Problem statement: When you write out the listing, keep each word exactly as it stands but include none of its images.

Given data:
━━━━━━━━━━━━━━━━

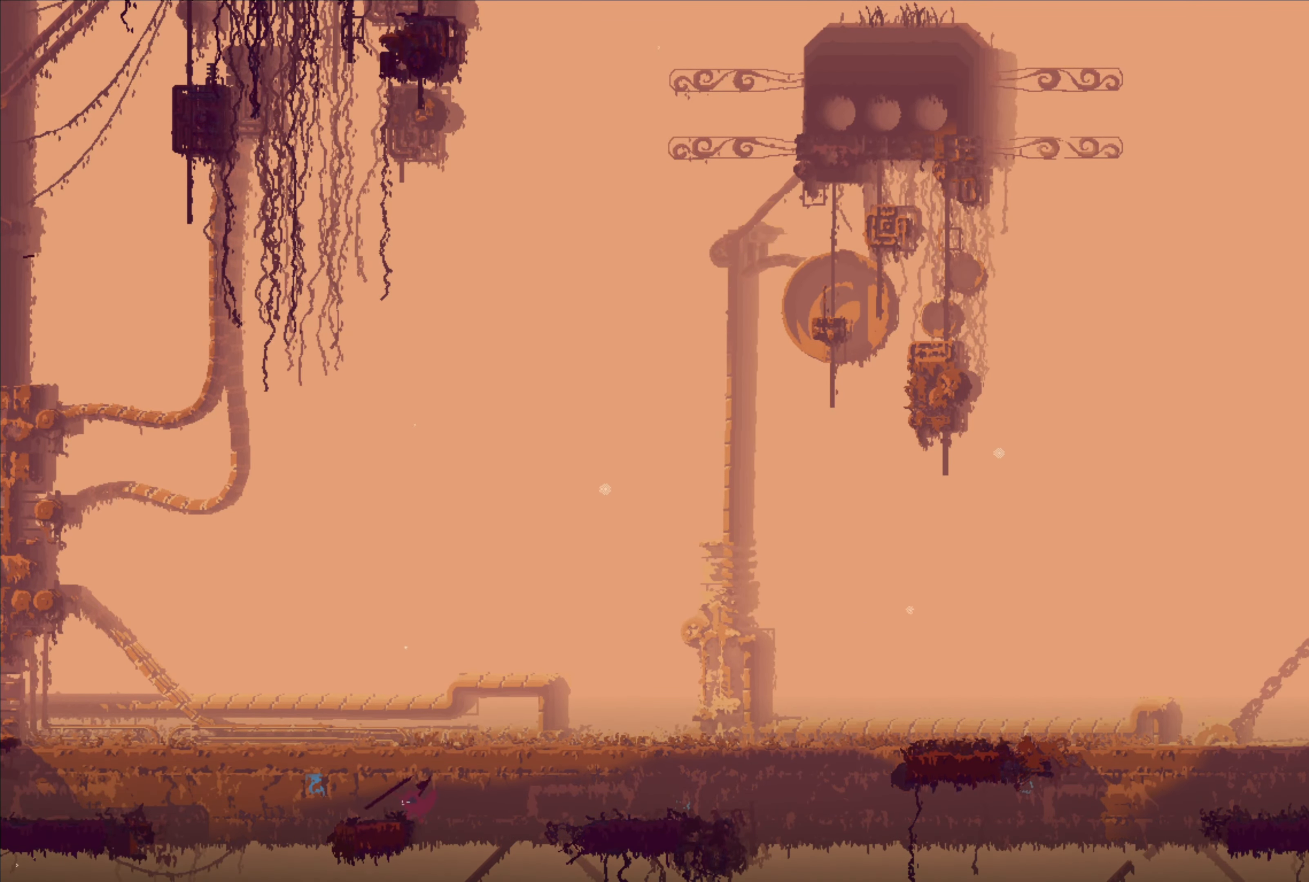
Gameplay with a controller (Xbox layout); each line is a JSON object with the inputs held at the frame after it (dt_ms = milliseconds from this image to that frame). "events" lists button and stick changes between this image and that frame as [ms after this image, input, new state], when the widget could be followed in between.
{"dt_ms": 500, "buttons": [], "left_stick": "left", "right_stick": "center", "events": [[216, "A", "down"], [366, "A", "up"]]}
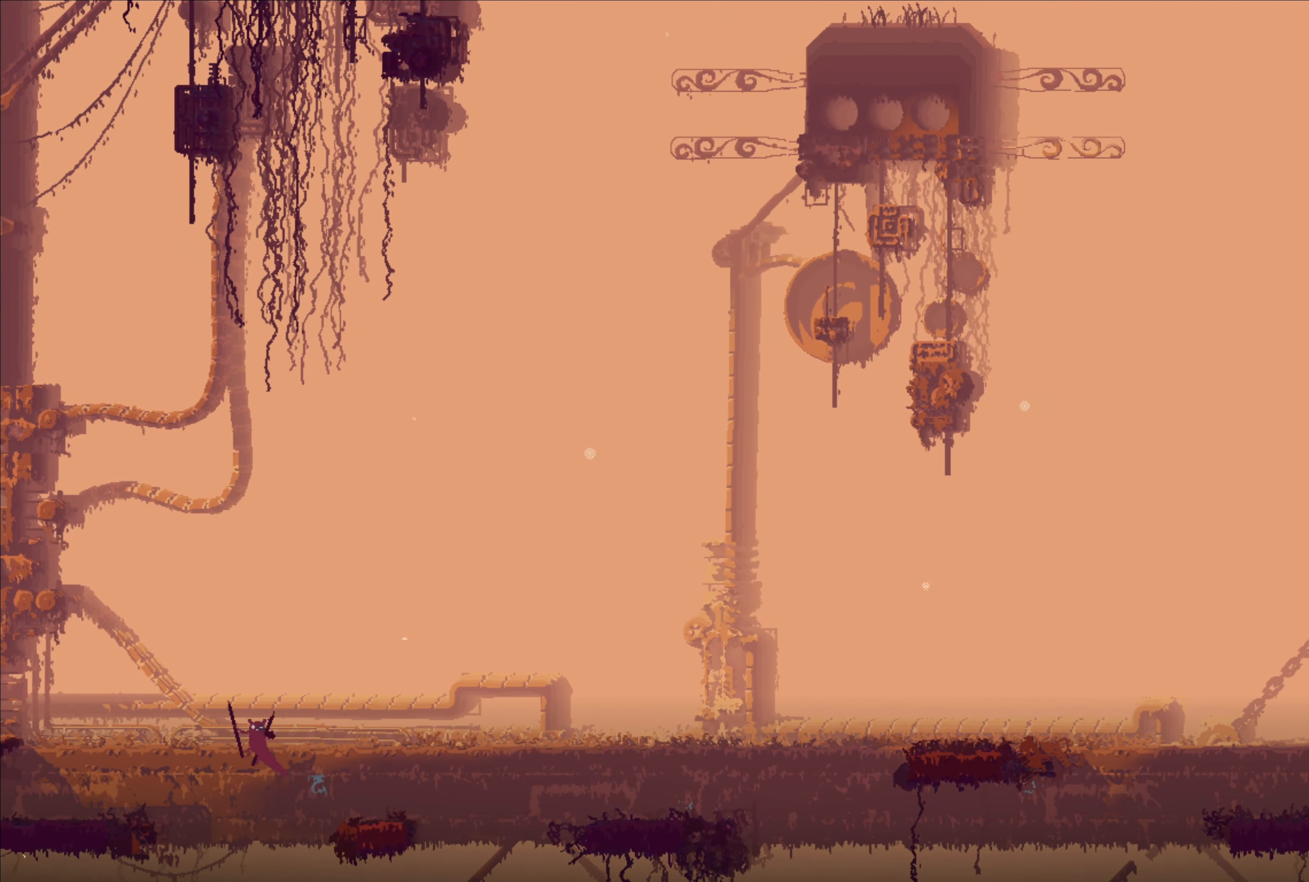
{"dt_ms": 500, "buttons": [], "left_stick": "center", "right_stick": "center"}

━━━━━━━━━━━━━━━━

Reply:
Gameplay with a controller (Xbox layout); each line is a JSON object with the inputs held at the frame after it (dt_ms = milliseconds from this image to that frame). "events" lists button and stick changes between this image and that frame as [ms after this image, input, new state], when the widget could be followed in between.
{"dt_ms": 500, "buttons": [], "left_stick": "left", "right_stick": "center", "events": [[216, "A", "down"], [366, "A", "up"]]}
{"dt_ms": 500, "buttons": [], "left_stick": "center", "right_stick": "center"}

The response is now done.